‘Ghostbusters: Afterlife’ trailer channels Star Wars in the worst way possible

There has been an awakening. Can you feel it? No, it’s not Star Wars: The Rise of Skywalker. It’s the trailer for Ghostbusters: Afterlife, the long-awaited third movie in the Ghostbusters film series (which sidesteps the 2016 reboot entirely) that bears a comical resemblance to 2015’s Star Wars: The Force Awakens, right down to the triumphant joyride of an all-too iconic vehicle.

On Monday, Sony Pictures released the trailer for Ghostbusters: Afterlife, a new Ghostbusters sequel directed by Jason Reitman, son of original director Ivan Reitman. The film will release in theaters on July 10, 2020.

Set in rural Oklahoma, a struggling family of three moves into an old inherited farmhouse and unearth a trove of discarded gadgets and gizmos used to catch ghosts in 1980s New York. These tools will come useful when a series of strange phenomena begin to sweep through this sleepy town.

Starring Carrie Coon, Finn Wolfhard, Mckenna Grace, and Paul Rudd as a school science teacher, these new characters essentially train themselves to become Ghostbusters. And unlike the capitalist fantasy of starting up a business in New York (complete with a lo-fi TV commercial) and sticking it to the EPA, these characters will learn the Force how to catch ghosts in emotionally dramatic fashion.

If you thought, “Ghostbusters shouldn’t be funny, it should be serious,” congrats, Ghostbusters: Afterlife is for you. As if forgetting that Ghostbusters was a star-studded comedy, the junior Reitman’s film looks grim and overly sentimental.
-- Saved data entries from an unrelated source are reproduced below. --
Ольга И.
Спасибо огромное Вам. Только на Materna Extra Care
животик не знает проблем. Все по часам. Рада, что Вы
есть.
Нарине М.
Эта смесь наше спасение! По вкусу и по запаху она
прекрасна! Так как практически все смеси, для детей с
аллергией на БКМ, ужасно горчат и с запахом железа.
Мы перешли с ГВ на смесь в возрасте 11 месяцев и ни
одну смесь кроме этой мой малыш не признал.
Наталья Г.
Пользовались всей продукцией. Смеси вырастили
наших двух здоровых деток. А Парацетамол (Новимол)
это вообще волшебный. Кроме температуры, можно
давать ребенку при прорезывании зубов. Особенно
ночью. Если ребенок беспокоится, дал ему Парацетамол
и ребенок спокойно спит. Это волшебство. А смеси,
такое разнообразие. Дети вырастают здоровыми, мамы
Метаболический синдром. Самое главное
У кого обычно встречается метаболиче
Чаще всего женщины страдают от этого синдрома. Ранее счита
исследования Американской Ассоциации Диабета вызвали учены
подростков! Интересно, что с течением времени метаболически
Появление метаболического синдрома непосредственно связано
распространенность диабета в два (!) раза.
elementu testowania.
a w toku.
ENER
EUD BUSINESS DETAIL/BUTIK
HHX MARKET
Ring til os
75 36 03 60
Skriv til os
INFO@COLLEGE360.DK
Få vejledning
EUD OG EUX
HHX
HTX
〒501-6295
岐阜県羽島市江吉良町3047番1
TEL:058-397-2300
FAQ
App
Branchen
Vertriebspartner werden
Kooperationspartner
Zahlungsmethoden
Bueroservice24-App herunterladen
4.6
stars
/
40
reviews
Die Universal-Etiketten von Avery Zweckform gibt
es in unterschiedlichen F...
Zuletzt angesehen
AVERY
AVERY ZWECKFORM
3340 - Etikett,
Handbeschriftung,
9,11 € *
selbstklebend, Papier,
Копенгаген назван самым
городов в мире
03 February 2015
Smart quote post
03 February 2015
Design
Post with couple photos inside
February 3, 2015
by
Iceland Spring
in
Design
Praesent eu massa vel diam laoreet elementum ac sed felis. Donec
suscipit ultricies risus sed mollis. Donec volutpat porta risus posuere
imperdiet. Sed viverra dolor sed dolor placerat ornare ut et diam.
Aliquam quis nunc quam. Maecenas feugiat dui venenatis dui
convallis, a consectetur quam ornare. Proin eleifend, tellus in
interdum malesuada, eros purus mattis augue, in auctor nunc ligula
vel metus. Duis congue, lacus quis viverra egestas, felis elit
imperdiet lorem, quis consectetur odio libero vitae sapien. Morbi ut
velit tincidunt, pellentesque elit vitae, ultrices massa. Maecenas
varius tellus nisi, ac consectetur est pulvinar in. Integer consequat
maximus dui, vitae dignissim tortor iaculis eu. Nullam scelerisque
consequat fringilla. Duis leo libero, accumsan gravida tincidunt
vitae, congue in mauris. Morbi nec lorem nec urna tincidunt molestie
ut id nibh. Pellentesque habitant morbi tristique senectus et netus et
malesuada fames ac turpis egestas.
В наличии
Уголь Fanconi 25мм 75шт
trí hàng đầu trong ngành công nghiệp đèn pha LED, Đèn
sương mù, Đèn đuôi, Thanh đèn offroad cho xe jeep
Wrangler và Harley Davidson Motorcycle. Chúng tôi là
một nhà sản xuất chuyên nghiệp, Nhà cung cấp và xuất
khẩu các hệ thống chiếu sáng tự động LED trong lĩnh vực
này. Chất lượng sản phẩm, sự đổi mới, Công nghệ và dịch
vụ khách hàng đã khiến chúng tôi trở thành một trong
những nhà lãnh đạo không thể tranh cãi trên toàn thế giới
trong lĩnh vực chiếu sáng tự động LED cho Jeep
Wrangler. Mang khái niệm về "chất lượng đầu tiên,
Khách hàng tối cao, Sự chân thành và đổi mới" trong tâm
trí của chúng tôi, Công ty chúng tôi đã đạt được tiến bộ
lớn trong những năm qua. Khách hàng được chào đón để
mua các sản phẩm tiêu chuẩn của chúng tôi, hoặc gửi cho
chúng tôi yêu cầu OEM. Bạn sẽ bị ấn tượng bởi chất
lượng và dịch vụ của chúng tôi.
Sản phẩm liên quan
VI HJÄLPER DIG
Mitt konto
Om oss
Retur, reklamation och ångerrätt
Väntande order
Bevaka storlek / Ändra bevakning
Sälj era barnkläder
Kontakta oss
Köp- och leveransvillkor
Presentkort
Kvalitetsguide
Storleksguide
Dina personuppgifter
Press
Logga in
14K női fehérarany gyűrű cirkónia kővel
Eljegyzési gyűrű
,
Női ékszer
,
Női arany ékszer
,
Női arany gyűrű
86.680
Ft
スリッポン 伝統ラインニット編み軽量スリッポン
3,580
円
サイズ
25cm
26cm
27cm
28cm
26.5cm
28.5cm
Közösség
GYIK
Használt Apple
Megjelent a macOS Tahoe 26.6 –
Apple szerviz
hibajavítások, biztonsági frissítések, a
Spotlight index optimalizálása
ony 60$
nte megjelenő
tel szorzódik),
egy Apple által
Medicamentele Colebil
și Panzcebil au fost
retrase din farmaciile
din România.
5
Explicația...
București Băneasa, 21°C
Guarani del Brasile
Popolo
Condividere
Based on the trail, it mythologizes the past (literally, it seems no one but conspiracy theorists like Paul Rudd’s character remember the Ghostbusters) and puts too much stock into descendants of familiar characters.

It is, in essence, The Force Awakens for Ghostbusters. Except unlike Star Wars’ willingness to break from the past (such as in the case of Rey and her parentage), Ghostbusters: Afterlife is going hard in the other direction, with these kids apparently being the grandchildren of the late Harold Ramis’ Egon Spengler.

Look, I love and miss Harold Ramis too, but come on.